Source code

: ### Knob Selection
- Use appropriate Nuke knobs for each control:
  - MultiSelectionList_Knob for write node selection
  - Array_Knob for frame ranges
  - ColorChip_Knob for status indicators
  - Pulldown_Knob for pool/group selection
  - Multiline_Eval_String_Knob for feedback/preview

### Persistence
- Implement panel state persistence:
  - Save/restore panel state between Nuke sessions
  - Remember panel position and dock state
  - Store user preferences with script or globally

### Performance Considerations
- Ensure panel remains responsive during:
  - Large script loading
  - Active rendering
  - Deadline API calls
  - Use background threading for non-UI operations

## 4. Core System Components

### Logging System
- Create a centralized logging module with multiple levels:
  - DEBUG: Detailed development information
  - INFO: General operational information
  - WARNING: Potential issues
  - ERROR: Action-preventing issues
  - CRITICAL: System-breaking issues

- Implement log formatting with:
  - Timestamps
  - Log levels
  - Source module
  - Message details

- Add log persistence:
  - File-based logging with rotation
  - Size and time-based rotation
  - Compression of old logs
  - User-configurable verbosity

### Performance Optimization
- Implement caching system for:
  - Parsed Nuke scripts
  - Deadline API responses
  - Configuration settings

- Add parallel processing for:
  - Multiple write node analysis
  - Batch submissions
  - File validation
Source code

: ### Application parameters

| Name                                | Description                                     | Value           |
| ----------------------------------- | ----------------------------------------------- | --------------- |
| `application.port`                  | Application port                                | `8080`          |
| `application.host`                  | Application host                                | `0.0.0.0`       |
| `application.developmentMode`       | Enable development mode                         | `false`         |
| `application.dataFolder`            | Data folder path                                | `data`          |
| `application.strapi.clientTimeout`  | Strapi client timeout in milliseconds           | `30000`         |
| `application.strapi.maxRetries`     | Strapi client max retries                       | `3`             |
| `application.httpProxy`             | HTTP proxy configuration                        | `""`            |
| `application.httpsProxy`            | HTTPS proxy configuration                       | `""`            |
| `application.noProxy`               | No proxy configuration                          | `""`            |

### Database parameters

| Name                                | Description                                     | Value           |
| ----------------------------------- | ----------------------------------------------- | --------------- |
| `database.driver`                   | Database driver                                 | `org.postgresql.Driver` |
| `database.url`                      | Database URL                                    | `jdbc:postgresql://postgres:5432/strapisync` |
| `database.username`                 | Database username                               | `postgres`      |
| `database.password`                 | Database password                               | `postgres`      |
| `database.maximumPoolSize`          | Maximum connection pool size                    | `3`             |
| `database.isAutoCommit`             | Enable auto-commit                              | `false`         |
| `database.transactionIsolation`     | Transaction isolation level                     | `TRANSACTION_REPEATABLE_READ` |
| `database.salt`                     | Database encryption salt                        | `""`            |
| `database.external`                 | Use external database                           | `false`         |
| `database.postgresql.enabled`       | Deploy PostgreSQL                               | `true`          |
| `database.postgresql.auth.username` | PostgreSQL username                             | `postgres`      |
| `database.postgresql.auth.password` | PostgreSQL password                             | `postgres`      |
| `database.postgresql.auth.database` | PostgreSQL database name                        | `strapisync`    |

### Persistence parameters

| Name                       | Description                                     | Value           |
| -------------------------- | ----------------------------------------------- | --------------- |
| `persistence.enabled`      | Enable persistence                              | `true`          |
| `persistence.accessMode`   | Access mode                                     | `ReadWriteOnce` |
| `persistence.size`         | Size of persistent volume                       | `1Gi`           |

* * *

WHAT IS NEEDED. Transcribe every one of the records above word for word.

TASK ANSWER.
Source code

: ### Knob Selection
- Use appropriate Nuke knobs for each control:
  - MultiSelectionList_Knob for write node selection
  - Array_Knob for frame ranges
  - ColorChip_Knob for status indicators
  - Pulldown_Knob for pool/group selection
  - Multiline_Eval_String_Knob for feedback/preview

### Persistence
- Implement panel state persistence:
  - Save/restore panel state between Nuke sessions
  - Remember panel position and dock state
  - Store user preferences with script or globally

### Performance Considerations
- Ensure panel remains responsive during:
  - Large script loading
  - Active rendering
  - Deadline API calls
  - Use background threading for non-UI operations

## 4. Core System Components

### Logging System
- Create a centralized logging module with multiple levels:
  - DEBUG: Detailed development information
  - INFO: General operational information
  - WARNING: Potential issues
  - ERROR: Action-preventing issues
  - CRITICAL: System-breaking issues

- Implement log formatting with:
  - Timestamps
  - Log levels
  - Source module
  - Message details

- Add log persistence:
  - File-based logging with rotation
  - Size and time-based rotation
  - Compression of old logs
  - User-configurable verbosity

### Performance Optimization
- Implement caching system for:
  - Parsed Nuke scripts
  - Deadline API responses
  - Configuration settings

- Add parallel processing for:
  - Multiple write node analysis
  - Batch submissions
  - File validation
Source code

: ### Application parameters

| Name                                | Description                                     | Value           |
| ----------------------------------- | ----------------------------------------------- | --------------- |
| `application.port`                  | Application port                                | `8080`          |
| `application.host`                  | Application host                                | `0.0.0.0`       |
| `application.developmentMode`       | Enable development mode                         | `false`         |
| `application.dataFolder`            | Data folder path                                | `data`          |
| `application.strapi.clientTimeout`  | Strapi client timeout in milliseconds           | `30000`         |
| `application.strapi.maxRetries`     | Strapi client max retries                       | `3`             |
| `application.httpProxy`             | HTTP proxy configuration                        | `""`            |
| `application.httpsProxy`            | HTTPS proxy configuration                       | `""`            |
| `application.noProxy`               | No proxy configuration                          | `""`            |

### Database parameters

| Name                                | Description                                     | Value           |
| ----------------------------------- | ----------------------------------------------- | --------------- |
| `database.driver`                   | Database driver                                 | `org.postgresql.Driver` |
| `database.url`                      | Database URL                                    | `jdbc:postgresql://postgres:5432/strapisync` |
| `database.username`                 | Database username                               | `postgres`      |
| `database.password`                 | Database password                               | `postgres`      |
| `database.maximumPoolSize`          | Maximum connection pool size                    | `3`             |
| `database.isAutoCommit`             | Enable auto-commit                              | `false`         |
| `database.transactionIsolation`     | Transaction isolation level                     | `TRANSACTION_REPEATABLE_READ` |
| `database.salt`                     | Database encryption salt                        | `""`            |
| `database.external`                 | Use external database                           | `false`         |
| `database.postgresql.enabled`       | Deploy PostgreSQL                               | `true`          |
| `database.postgresql.auth.username` | PostgreSQL username                             | `postgres`      |
| `database.postgresql.auth.password` | PostgreSQL password                             | `postgres`      |
| `database.postgresql.auth.database` | PostgreSQL database name                        | `strapisync`    |

### Persistence parameters

| Name                       | Description                                     | Value           |
| -------------------------- | ----------------------------------------------- | --------------- |
| `persistence.enabled`      | Enable persistence                              | `true`          |
| `persistence.accessMode`   | Access mode                                     | `ReadWriteOnce` |
| `persistence.size`         | Size of persistent volume                       | `1Gi`           |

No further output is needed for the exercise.